→ **Try it**:
Rewrite the data below, changing "opens in a new window" to "opens in a new tab" everywhere it occurs and leaving everything else untouched.

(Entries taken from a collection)

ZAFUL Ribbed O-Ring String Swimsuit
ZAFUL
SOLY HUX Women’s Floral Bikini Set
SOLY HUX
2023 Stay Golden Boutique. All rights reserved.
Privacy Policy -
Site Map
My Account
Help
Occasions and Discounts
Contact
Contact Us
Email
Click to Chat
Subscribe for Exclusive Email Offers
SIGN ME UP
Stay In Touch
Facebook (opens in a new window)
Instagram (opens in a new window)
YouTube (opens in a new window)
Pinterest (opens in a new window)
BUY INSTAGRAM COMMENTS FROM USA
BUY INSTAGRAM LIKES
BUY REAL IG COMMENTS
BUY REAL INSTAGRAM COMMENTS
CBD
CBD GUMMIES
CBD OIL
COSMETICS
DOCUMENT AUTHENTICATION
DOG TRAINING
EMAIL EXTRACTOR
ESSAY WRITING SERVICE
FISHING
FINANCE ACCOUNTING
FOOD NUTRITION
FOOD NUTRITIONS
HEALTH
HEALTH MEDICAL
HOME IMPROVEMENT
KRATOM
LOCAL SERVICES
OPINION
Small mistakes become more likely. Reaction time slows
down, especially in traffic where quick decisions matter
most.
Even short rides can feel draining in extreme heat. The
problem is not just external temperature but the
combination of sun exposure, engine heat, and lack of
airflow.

→ **Response to this task**:
ZAFUL Ribbed O-Ring String Swimsuit
ZAFUL
SOLY HUX Women’s Floral Bikini Set
SOLY HUX
2023 Stay Golden Boutique. All rights reserved.
Privacy Policy -
Site Map
My Account
Help
Occasions and Discounts
Contact
Contact Us
Email
Click to Chat
Subscribe for Exclusive Email Offers
SIGN ME UP
Stay In Touch
Facebook (opens in a new tab)
Instagram (opens in a new tab)
YouTube (opens in a new tab)
Pinterest (opens in a new tab)
BUY INSTAGRAM COMMENTS FROM USA
BUY INSTAGRAM LIKES
BUY REAL IG COMMENTS
BUY REAL INSTAGRAM COMMENTS
CBD
CBD GUMMIES
CBD OIL
COSMETICS
DOCUMENT AUTHENTICATION
DOG TRAINING
EMAIL EXTRACTOR
ESSAY WRITING SERVICE
FISHING
FINANCE ACCOUNTING
FOOD NUTRITION
FOOD NUTRITIONS
HEALTH
HEALTH MEDICAL
HOME IMPROVEMENT
KRATOM
LOCAL SERVICES
OPINION
Small mistakes become more likely. Reaction time slows
down, especially in traffic where quick decisions matter
most.
Even short rides can feel draining in extreme heat. The
problem is not just external temperature but the
combination of sun exposure, engine heat, and lack of
airflow.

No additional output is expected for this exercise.